Three sections on the major areas of European colonization are at the core of the book: Virginia and the Chesapeake region, the Dutch and Swedish settlements in what is now New York and along the Delaware River, and the Pilgrim/Puritan colonies in New England. For each, Bailyn focuses on the tenuous nature of the settlements: the mismanagement and demographic troubles that very nearly put a quick end to the Virginia endeavors, the religious and bureaucratic wrangling over the Chesapeake, the squabbly nature of the Dutch commercial outposts in New Amsterdam. He does a fine job of describing the interesting Swedish and Finnish settlements along the Delaware, first taken over by the Dutch and then reverting to English control in the 1660s.
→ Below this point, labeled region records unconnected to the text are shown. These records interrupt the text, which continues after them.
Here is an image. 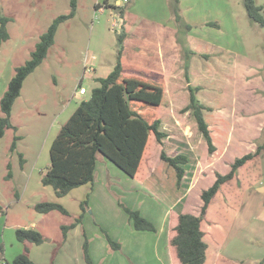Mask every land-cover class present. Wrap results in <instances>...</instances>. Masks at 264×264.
<instances>
[{"label": "rangeland", "instance_id": "1", "mask_svg": "<svg viewBox=\"0 0 264 264\" xmlns=\"http://www.w3.org/2000/svg\"><path fill=\"white\" fill-rule=\"evenodd\" d=\"M171 3V0H77L75 15L59 25L46 57L26 78L14 103L11 121L17 129L7 128L0 137V244L3 245L0 264L12 262L26 250V244L16 237V229L32 226L45 237L42 245L28 244V254L36 264H45L48 250L53 261L57 253L84 255L86 237L93 240L96 254L99 247L96 239L102 229L106 234L109 230L119 231L120 239L111 238L120 243V248L110 247L105 256L101 253L97 264H171L165 250L159 256L155 233L136 230L120 202L140 210L145 217L149 212L145 209L159 203L160 209L153 210L157 212L152 217L155 222L162 208L168 207V244L171 212L199 213L202 190L212 184L215 173H225L236 157L255 151L257 144L263 142L264 25L249 15L245 0H180L179 15L187 25L180 28L172 18ZM255 4L261 7L264 16V0H255ZM70 11L71 0H0V15L10 18L7 24L10 37L0 49V100L16 67L30 58L41 35L57 16ZM168 17L176 26L180 46L161 69L164 73L156 61H151L153 65L149 61L159 42L156 22L165 23ZM143 18H152V23L142 22ZM123 30L127 37L130 35L129 44L134 50L150 54H143L149 60L148 66L130 60L134 62L132 69L144 71L147 78H163V100L157 112L147 108L145 114L148 119L159 117L161 129L167 135L162 142L155 137L151 140L141 182L131 180L103 156L106 164L102 160L99 165L92 194L83 195V190L81 193L77 190L58 197L52 186L41 182V175L50 164L51 144L67 113L73 112L81 100L88 99L92 89L100 85L97 79L106 77L113 69L118 36ZM199 38L204 42H197ZM187 62L192 83L200 87L198 97L209 107L204 113L215 145L212 152L192 111L186 110L190 95L185 77ZM80 87L86 89L84 94H79ZM0 115H3L1 105ZM15 136L20 138L13 149ZM162 150L172 156L188 155L185 175L179 183L175 170L161 159ZM9 171L12 175L8 177ZM125 177L132 184H127ZM245 177L253 183L247 189H255L258 198L252 203L247 201L241 208L245 192L225 186L213 203L219 214L206 217L208 225L218 220L230 231L235 222L246 221L248 231L264 232V149L243 167L241 178ZM145 184L156 193H150ZM259 185L260 190L256 188ZM77 195L81 200L88 199V203L86 211L80 210L81 226L76 232L73 227L69 229L67 244L68 235L64 236L62 226L75 222L80 215L76 214L80 208ZM231 196L236 201L240 199V203L229 205ZM224 199L229 200L230 208L226 220L219 217L227 211L221 204ZM40 201L59 202L71 210L70 215L58 210L40 213L34 208ZM206 233L209 234L207 230ZM258 242L251 245V250H257L256 255L264 248V237ZM90 246L91 243L89 250ZM228 251L233 254V245Z\"/></svg>", "mask_w": 264, "mask_h": 264}, {"label": "trees", "instance_id": "2", "mask_svg": "<svg viewBox=\"0 0 264 264\" xmlns=\"http://www.w3.org/2000/svg\"><path fill=\"white\" fill-rule=\"evenodd\" d=\"M171 1L172 18L176 20L180 28L183 25L187 26L179 15L180 0ZM245 6L249 15L264 25V16L260 13L261 7L255 4V0H245ZM76 8L77 0H71V11L68 14L59 15L53 20L47 31L41 35L35 49L31 52L30 58L24 64L16 67L15 74L10 79L0 100L3 112V115H0V137L5 134L7 128L17 129L11 121V113L16 99L21 95L24 81L42 63L49 48L54 43L59 25L66 19L73 17ZM9 20L8 16L0 15V49L2 43L10 37L7 28ZM125 37L126 33L123 30L118 36L119 47L113 69L106 77L97 79L100 85L92 89L88 99L80 101L61 126L51 144L50 164L42 173L41 182L44 185L52 186L58 197L67 195L75 188L95 182L99 154L114 163L129 177L141 182V171L145 167L146 154L150 151L151 140L155 137L157 141L162 142L167 135L161 129L159 117L148 119L145 114L147 108H152L157 112L158 106L163 100V78L161 76L145 77L144 71L137 68L132 69L133 61L125 64L122 59ZM193 54H196L195 51ZM185 77L190 93L186 110L192 111L198 128L208 144L209 151L212 152L215 145L204 113L209 107L198 97L197 92L200 87L191 81L189 62L185 63ZM19 138L20 136L14 137L13 149L16 148ZM263 149L264 140L257 144L255 151L236 157L228 172L215 173L214 182L202 190V205L198 215L190 212H171L167 244L171 264L205 263L208 249V241L206 240L208 224L205 220L206 217L213 216L214 213L219 214L217 208L213 207L217 195L225 186H230L233 190L243 191V193L247 187H251L253 183L246 181L248 177L241 178L242 169L252 159L261 155ZM161 159L175 170L179 183L185 175V164L189 162L188 155L179 153L172 156L162 150ZM11 175L12 173L9 171L7 176ZM232 197L230 204L229 200L226 199H224V204L221 203L224 208L227 207V211L222 212L225 214L219 215L224 220L227 219L230 212L228 204L240 203V199L236 201ZM87 203L88 199L81 202L83 212L86 211ZM120 205L127 212L135 229L157 230L156 225L145 217L140 210L132 209L122 202ZM34 208L40 213L58 210L65 215H70L69 210L64 205L55 201H40L34 205ZM82 215L83 213L76 218L75 222L62 226L65 237L69 229L81 221ZM216 222L225 228L226 224L218 220ZM106 235L110 247L119 249L120 243L114 241L109 234ZM16 237L20 242L26 244V250L16 255L12 262L6 264H36L28 254V244L43 243L45 241L44 235L32 227H19L16 229ZM83 250L85 260L92 264L87 237L83 244ZM0 252H3L2 244H0ZM263 263L264 257L261 260V264Z\"/></svg>", "mask_w": 264, "mask_h": 264}, {"label": "crops", "instance_id": "3", "mask_svg": "<svg viewBox=\"0 0 264 264\" xmlns=\"http://www.w3.org/2000/svg\"><path fill=\"white\" fill-rule=\"evenodd\" d=\"M169 18L170 17L167 18V22H165V23L156 22L159 25V28H156L158 30L156 32L157 33L160 32V36L158 38L159 42L157 43V48H155L154 55H153V57L150 56V58H151L150 61L147 58H143V57H145V56H143V54H146V56H148L150 54H147L146 51H144V53L142 54L140 52V51H142L141 49H140V51L138 49L134 50L132 48V46L129 44L130 40H131L130 35H128V37L126 35L125 40H124V50H123V54H122V59L125 62V64H126V62H129L130 60L134 59V60H139L140 62H142L143 65L148 66L147 62L149 61L150 63H152L151 61L154 60V61H156L155 64L158 63L156 65L159 66L160 71H163L161 69L164 68L165 65H168V62L172 59V57H174V55L177 51V48L180 46L179 42L177 41V37H176V33H177L176 32L177 31L176 26H175L173 21L172 22L170 21L172 19L171 18L169 19ZM146 21L149 23H152V18H143L142 22H146ZM153 24H154V20H153ZM140 29L143 30V26ZM196 41L199 43L204 42L203 38L202 39L199 38ZM191 42H192V40H191ZM216 47L218 48V46H216ZM152 65H153V63H152ZM68 113L66 115V117H67L66 120L69 118V116L71 115L72 112L70 114H68ZM11 119H12V113H11ZM66 120L62 124L59 125V130H60L61 126L66 122ZM12 123L16 126V124L13 122V120H12ZM102 160H104V162L106 164V159L103 157V155L98 157V159H97L96 178L98 177L97 172H98V168H99V165H100ZM24 161H26V159ZM198 169L199 168H197V170ZM229 169H230V165H229ZM228 171H226V172H228ZM125 175L128 176L127 174H125ZM195 176H196V173H195ZM105 177H106V173H104V178ZM129 178H131V177H129ZM214 178H216L215 175H214ZM123 180H127V181H125L127 184H132L131 182L128 181V179H126V177ZM131 180H133V178H131ZM214 180L215 179H213L212 183L214 182ZM96 186H97V183H96ZM145 186H147V185L145 184ZM185 186L187 187V185H185ZM256 188H258V190H260V185L257 186ZM148 189L150 190V193H156L155 191H152L151 188L148 187ZM77 190H79V191H77ZM82 190L84 191L83 195H86L88 192H90L92 194L93 191L95 190V183L94 184H85L83 186L75 188V189L71 190L68 194H71L74 191L81 193ZM174 191L175 190H173V192ZM255 192H256V190L253 188L246 189L243 201L241 202L242 203L241 208L243 207V205L245 203H247V201H248V203H252L253 200L258 198L255 195ZM174 194H175V192H174ZM173 196H174V198L178 197L176 195H173ZM174 198H170V200L173 201ZM83 200H81L78 196L77 203H79L80 208H81V202ZM66 208L69 210V212L71 211L68 207H66ZM80 208L78 211H76V214H80V210H82V208L81 209ZM154 209H157V210L160 209L159 203H154V205H152V207L145 209L146 211H149L148 214L146 215V217L148 219H150L156 225L157 230L153 231V232L155 233V236H156L157 247H158L159 253H160L159 256L162 257L163 250H165L164 253L167 256V258L169 259L168 249H167V232H168V230H167L168 229L167 216L169 213V211H168L169 208L168 207L165 208V206L162 208V211L159 213L158 217H156V222L152 219L153 215L157 213V212L153 211ZM178 212L182 213V211H178ZM199 213H200V211H199ZM199 213L193 212V214H196V215H198ZM235 223L233 224L230 231H229V228L225 229L221 224H219L217 222L212 223V224L207 226V231L209 233V234L206 233V240L208 241V249H207V255H206V260H205L204 264H224L223 261H226L228 263H233V264H245L246 262L248 264H261V260L264 257V248H262L261 254L256 255L257 250H255V251L251 250V245H252V243L258 245L259 239L264 237V232H262V231L261 232H258V231L257 232L256 231L250 232V231H248L247 230L248 227L245 226V224L247 223L246 221H239L236 224ZM76 225L72 228L75 232L79 228V226H81V224L80 225L78 224L77 226ZM32 227H34V226H32ZM142 231H148V230H142ZM118 232H115L114 230H109V232L107 231V233L115 240L120 239ZM100 233L98 234L99 236H97V239H96L97 244L99 245L98 252L96 254H95V250H94V246H93L94 244H92L93 240H89L91 243L89 252H90V256H91L93 264H97L95 261L97 260V258L98 259L101 258V255H100L101 253L104 254V253L110 252V250H111L110 246L108 244L106 231H104L102 229V231H100ZM67 235L68 236L66 237V242L70 241V234L68 233ZM83 235H84V232H83ZM102 236H104V238ZM227 242H229L228 244L231 243V245H233V254L229 253L228 248H230L231 245H226ZM42 244H44V243H41V245ZM67 244H68V242H67ZM261 245H263V244H261ZM210 246H213V249H210ZM161 248H162V250H160ZM49 251L50 250H48L45 254V259H44L45 264H52V262H53V264H89L88 262H86L83 253H77L75 256H72L73 254H70L68 252H64V253H60V254L57 253V255L55 256V260L53 261V260H51V257H50L51 251L50 252ZM105 255H107V254H104V256ZM83 260H84V263H83ZM33 261L35 262V260H33Z\"/></svg>", "mask_w": 264, "mask_h": 264}, {"label": "built area", "instance_id": "4", "mask_svg": "<svg viewBox=\"0 0 264 264\" xmlns=\"http://www.w3.org/2000/svg\"><path fill=\"white\" fill-rule=\"evenodd\" d=\"M123 1H127V0H123ZM85 92H86V89L84 87H80L79 94H84Z\"/></svg>", "mask_w": 264, "mask_h": 264}]
</instances>
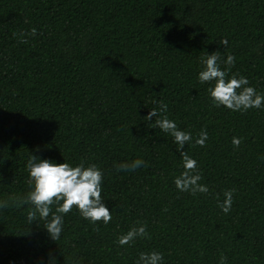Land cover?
<instances>
[{
    "label": "trees",
    "instance_id": "trees-1",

It is the New England section, of course, where Bailyn is most at home and comfortable, and this section of the book is chock full of fascinating details (even more full than the other sections). He analyzes the origins of settlers in various towns, explores the trend of reverse migration back to England in the years following the fall of Charles I, and delves deeply into the great conflicts at the heart of early New England: how to divide up the land, how to establish new towns, how to deal with religious and political controversy, how to live a goodly and godly life. He delves deeply into the antinomian controversy, and explores the many criticisms of the Plymouth and Massachusetts Bay colonies leveled by those who fell afoul of their civil and religious leaders. All the while Bailyn stresses the difficulties, the stresses, the conflict points that made life for the early generations of Europeans in America no cakewalk, and which destroyed the cultures of the region's prior inhabitants through brutal conflict.

As other reviews have pointed out, Bailyn doesn't do as much as he might have with the interactions (both peaceful and armed) between the Europeans and the American Indians, particularly in the sections on the Dutch-controlled region and New England. And while the practice of forcibly importing African slaves is mentioned (at 174-177; 242-243; 257-259; 508-510, for example), there are perhaps additional sources Bailyn might have drawn on to bring the experience(s) of the few thousand Africans brought to North America during this period more to the fore (likewise with the enslavement of Indians at various points, which is mentioned only in passing).

I don't normally read reviews of books prior to writing my own, but I made an exception in this case and looked at a couple. I found much of Charles C. Mann's critique in the New York Times to be fair (he mentions the lack of attention to enslaved Africans and the Indian conflicts), but must take issue with his statement that Bailyn "appears to give some credence to John Smith's story about Pocahontas saving his life, for instance, though most anthropologists dismiss it out of hand."  Here's Bailyn on this point: "... Smith recorded the story of his captivity at first briefly and with little drama (he 'procured his owne liberty'), then elaborated it in retelling, finally embellished it as an elaborate ceremony centered on the tale of how Pocahontas 'the King's dearest daughter' (who was eleven at the time) 'got his head in her armes, and laid her owne upon his to save him from death'" (58). I don't see this as giving credence to the story at all, merely pointing out how Smith's telling of it changed over time.

A thoroughly interesting and important book on the subject; not without faults, certainly, but filled with intriguing characters whose stories Bailyn has told clearly, well, and in the service of his larger study.